Peter Caraballo

Personal information
- Full name: Peter Gabriel Carvalho Caraballo
- Date of birth: 25 September 1992 (age 32)
- Place of birth: Lausanne, Switzerland
- Height: 1.88 m (6 ft 2 in)
- Position(s): Forward

Team information
- Current team: Amora

Youth career
- 2004–2005: Lausanne
- 2005–2010: Sporting
- 2010–2011: Académica de Coimbra

Senior career*
- Years: Team / Apps / (Gls)
- 2011–2012: Alcochetense / 8 / (0)
- 2012: Sacavenense / 3 / (0)
- 2013: Carregado / 8 / (0)
- 2013: Naval / 4 / (0)
- 2014–2015: Alcochetense / 22 / (15)
- 2015–2017: Oriental / 37 / (2)
- 2017: Fabril Barreiro / 14 / (3)
- 2018–: Amora / 12 / (2)

= Peter Caraballo =

Swiss-born Portuguese footballer

Peter Gabriel Carvalho Caraballo (born 25 September 1992) is a Portuguese footballer who plays for Amora FC as a forward. He also holds Uruguayan citizenship.

==Football career==
On 2 August 2015, Caraballo made his professional debut with Oriental in a 2015–16 Taça da Liga match against Freamunde.

**Entries supplied:**
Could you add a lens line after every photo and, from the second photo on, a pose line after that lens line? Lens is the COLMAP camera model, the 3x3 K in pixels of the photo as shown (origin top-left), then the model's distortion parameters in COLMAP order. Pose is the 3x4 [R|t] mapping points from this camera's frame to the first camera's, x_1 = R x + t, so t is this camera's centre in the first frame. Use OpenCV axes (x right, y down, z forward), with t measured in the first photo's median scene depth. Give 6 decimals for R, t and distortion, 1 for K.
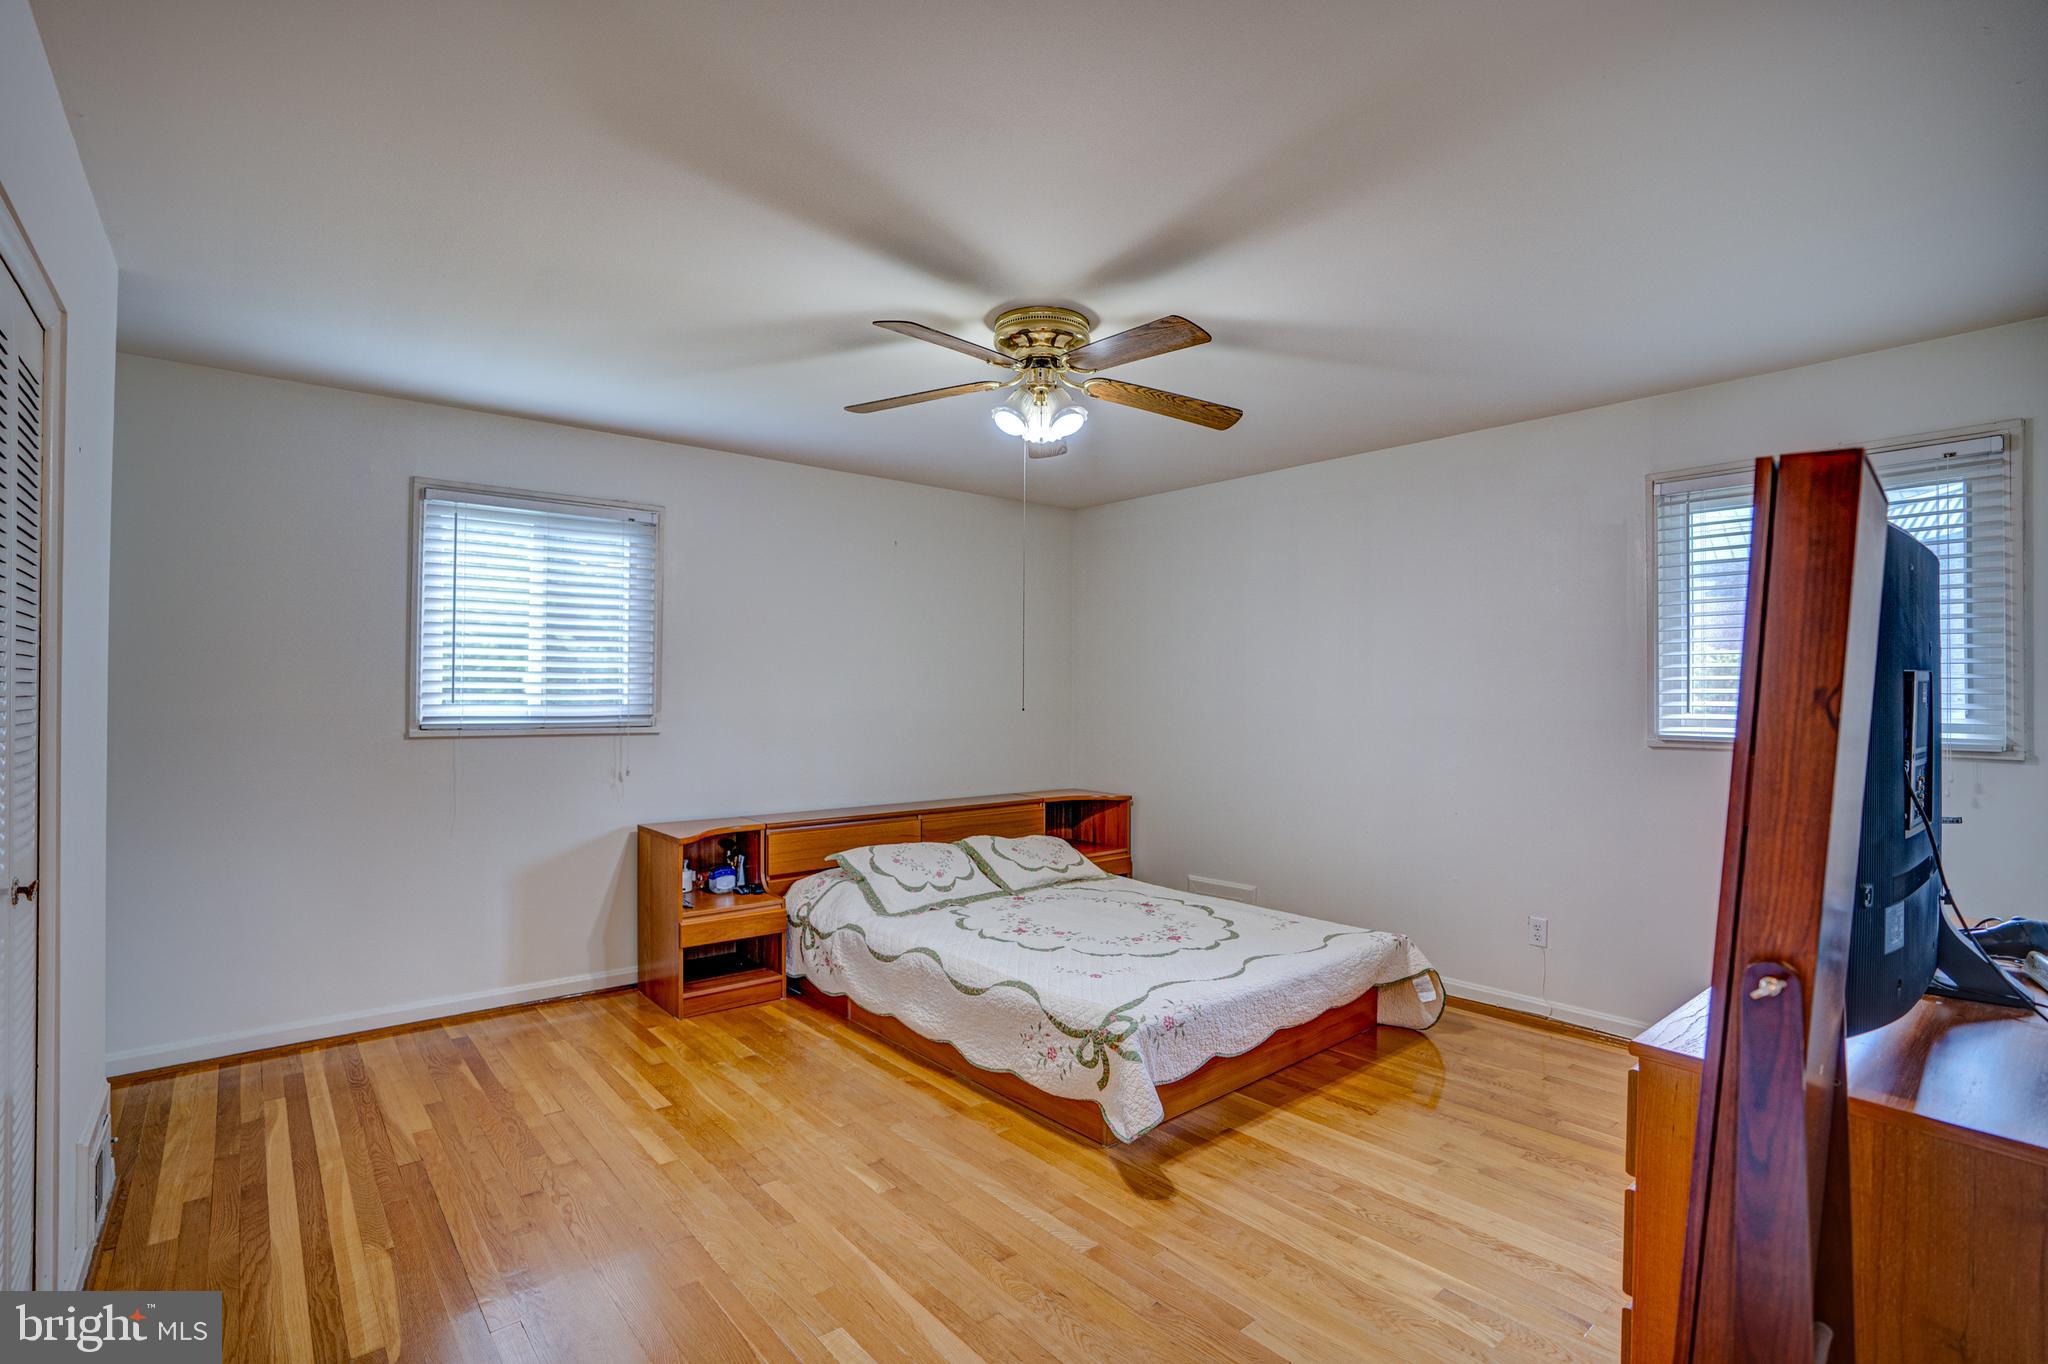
* * *
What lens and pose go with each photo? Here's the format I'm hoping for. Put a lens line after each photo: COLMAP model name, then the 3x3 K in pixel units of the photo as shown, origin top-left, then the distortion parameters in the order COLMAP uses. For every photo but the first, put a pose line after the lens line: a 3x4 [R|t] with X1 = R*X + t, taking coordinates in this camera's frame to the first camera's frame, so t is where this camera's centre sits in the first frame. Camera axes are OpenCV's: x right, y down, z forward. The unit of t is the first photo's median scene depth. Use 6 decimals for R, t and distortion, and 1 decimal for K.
---
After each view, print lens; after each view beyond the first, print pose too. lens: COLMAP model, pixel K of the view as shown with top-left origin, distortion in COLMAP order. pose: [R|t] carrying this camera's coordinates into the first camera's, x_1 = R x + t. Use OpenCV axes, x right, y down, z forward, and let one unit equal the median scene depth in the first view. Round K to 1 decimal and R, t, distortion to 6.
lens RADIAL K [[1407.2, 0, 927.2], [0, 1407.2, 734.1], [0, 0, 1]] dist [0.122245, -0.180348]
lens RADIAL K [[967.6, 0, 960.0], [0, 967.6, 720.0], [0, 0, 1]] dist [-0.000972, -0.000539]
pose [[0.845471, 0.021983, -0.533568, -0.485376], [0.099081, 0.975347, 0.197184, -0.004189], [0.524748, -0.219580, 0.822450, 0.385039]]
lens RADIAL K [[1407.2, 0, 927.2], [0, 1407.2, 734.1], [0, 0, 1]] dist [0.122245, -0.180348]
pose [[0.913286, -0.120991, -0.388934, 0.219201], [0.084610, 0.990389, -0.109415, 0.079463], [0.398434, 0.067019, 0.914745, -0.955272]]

**Your task:**
Copy out the whole Peter Caraballo text word for word.

**Answer for the task:**
Peter Caraballo

Personal information
- Full name: Peter Gabriel Carvalho Caraballo
- Date of birth: 25 September 1992 (age 32)
- Place of birth: Lausanne, Switzerland
- Height: 1.88 m (6 ft 2 in)
- Position(s): Forward

Team information
- Current team: Amora

Youth career
- 2004–2005: Lausanne
- 2005–2010: Sporting
- 2010–2011: Académica de Coimbra

Senior career*
- Years: Team / Apps / (Gls)
- 2011–2012: Alcochetense / 8 / (0)
- 2012: Sacavenense / 3 / (0)
- 2013: Carregado / 8 / (0)
- 2013: Naval / 4 / (0)
- 2014–2015: Alcochetense / 22 / (15)
- 2015–2017: Oriental / 37 / (2)
- 2017: Fabril Barreiro / 14 / (3)
- 2018–: Amora / 12 / (2)

= Peter Caraballo =

Swiss-born Portuguese footballer

Peter Gabriel Carvalho Caraballo (born 25 September 1992) is a Portuguese footballer who plays for Amora FC as a forward. He also holds Uruguayan citizenship.

==Football career==
On 2 August 2015, Caraballo made his professional debut with Oriental in a 2015–16 Taça da Liga match against Freamunde.